Davis Dresser was the kind of writer I really admire and have tried to be in my career, a guy who was willing and able to turn his hand to different kinds of fiction and do all of them well. In the late Thirties, he was writing Western novels, spicy romances, and of course mysteries. He’d already had some success with MUM’S THE WORD FOR MURDER, published under the pseudonym Asa Baker, set in El Paso, Texas, Dresser’s home town, and starring special police detective Jerry Burke. In 1939, he published his second Burke novel, THE KISSED CORPSE, which Carlyle House brought out in hardcover.
Asa Baker isn’t just the pseudonym Dresser used on these books. Baker is also a character in them, a Western and mystery novelist who’s pretty obviously a stand-in for Dresser himself. He tags along with his friend Jerry Burke and narrates the stories of Burke’s investigations. In THE KISSED CORPSE, though, it’s Baker who turns up a murder and gets Burke involved.
He’s staying at a friend’s cabin in a canyon just outside El Paso. Millionaire oilman Raymond Dwight has an estate in the same canyon. Also not far away is the bungalow where former soldier of fortune Leslie Young lives with his beautiful wife Myra. Baker discovers that the oil tycoon is a peeping tom, spying on a sunbathing Myra Young through a telescope. Unfortunately, Myra’s husband makes that same discovery, and not long after that, Baker discovers his body while walking through the canyon.
Since this is a Davis Dresser novel, things are nowhere near as simple as they appear to be starting out, though. It seems that the Mexican government has taken over Dwight’s oilfield properties below the border, and he’s trying to put together a shady deal to recoup the loss. There are mysterious notes and threats and a seedy hacienda below the Rio Grande where the beautiful leader of a Mexican nationalist group holds secret meetings. There’s a beautiful, ambitious female reporter poking around who may or may not have been romantically involved with the murdered man. The oilman has a hard-drinking, gorgeous teenage daughter. Throw in a little blackmail, too, and Jerry Burke will have his hands full untangling the whole mess.
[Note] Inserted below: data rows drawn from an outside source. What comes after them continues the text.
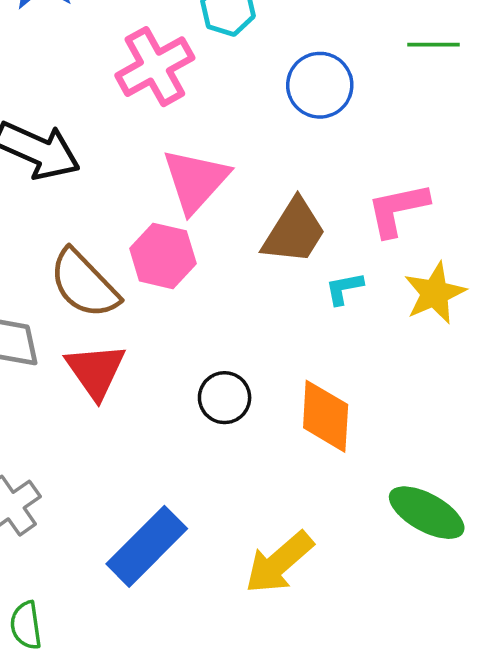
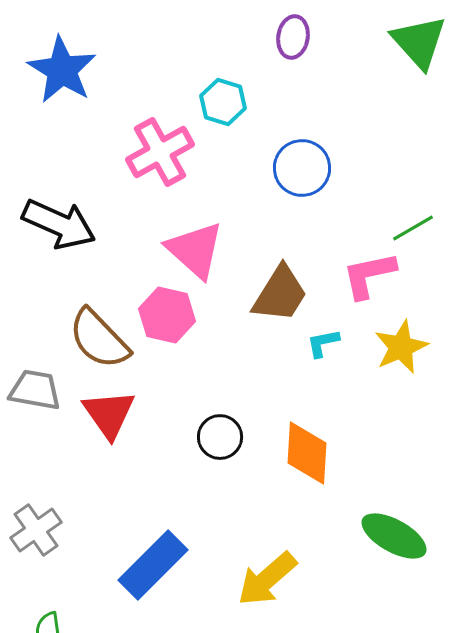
green line: (434, 45) -> (413, 228), moved, turned -30
pink triangle: (196, 180) -> (195, 250), turned -30

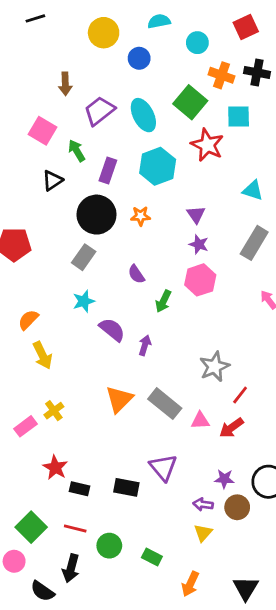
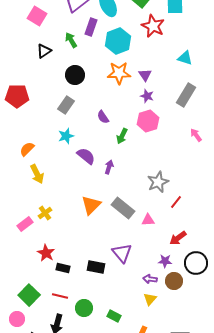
green arrow: (77, 151) -> (71, 40), moved
purple rectangle: (108, 171) -> (91, 27), moved
black circle: (96, 215) -> (75, 75), size x0.7
orange star: (141, 216) -> (119, 73), moved, size x1.6
red arrow: (231, 428) -> (178, 238), moved

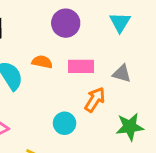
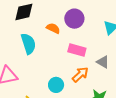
orange semicircle: (42, 62) -> (53, 28), moved

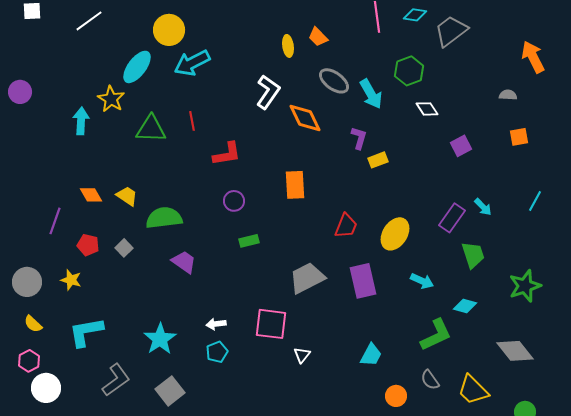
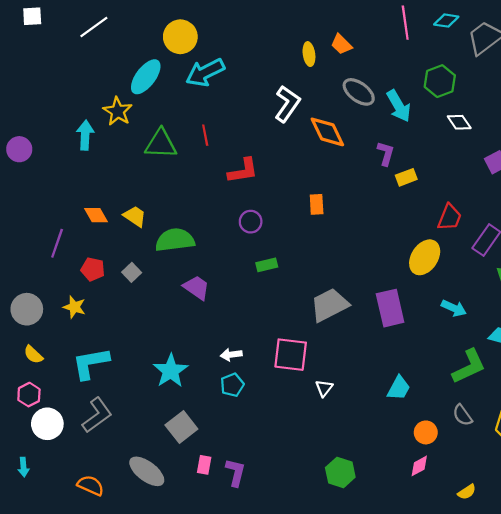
purple circle: (20, 92) -> (19, 149), moved
orange rectangle: (295, 185) -> (317, 204), size x0.7
red trapezoid: (346, 226) -> (450, 217), moved
gray L-shape: (116, 380) -> (97, 415), moved

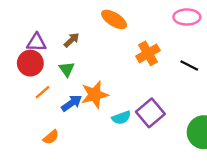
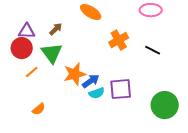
green triangle: (67, 69) -> (52, 53), size x1.6
blue arrow: (72, 103) -> (91, 81), moved
purple square: (150, 113) -> (121, 89), turned 35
With its dangerous nighttime visit to the mysterious hacienda below the border, THE KISSED CORPSE has a rather pulpish feel starting out, but for a long stretch, it settles down and becomes almost an English country house type of mystery, with a bunch of suspects at a fancy estate and the dogged detective interrogating them. It’s a millionaire’s mansion in the Franklin Mountains, but the idea is the same. There’s some moving around later on, but eventually all the suspects come together again so Burke can reveal the killer and explain everything.
Dresser was a master of this sort of blend between the traditional and hardboiled mysteries. I don’t think he has the plot nailed down quite as well in THE KISSED CORPSE as he would in the Mike Shayne novels he wrote over the next decade, but it works well enough. Jerry Burke is a good character, too: a former cowboy, Texas Ranger, intelligence operative during World War I, soldier of fortune, and cop. Asa Baker is a likable narrator. Dresser spins his yarn in fast-moving prose that mostly has a breezy feel to it, although things can get rough now and then.
The same year this novel came out, Dresser also published DIVIDEND ON DEATH, the first book in the Mike Shayne series, and although he worked on other things besides Shayne over the next couple of decades, he never went back to Jerry Burke. I think the Shaynes are much better overall, but I wouldn’t have minded a few more Jerry Burke novels, too. Both books featuring him are pretty entertaining. MUM’S THE WORD FOR MURDER was reprinted twice under the Brett Halliday name. THE KISSED CORPSE got a single digest paperback reprint under the Asa Baker pseudonym. It is, however, available these days in an e-book edition under the Halliday name, and if you’re a Mike Shayne fan, I think you’ll enjoy both of the Jerry Burke novels, too.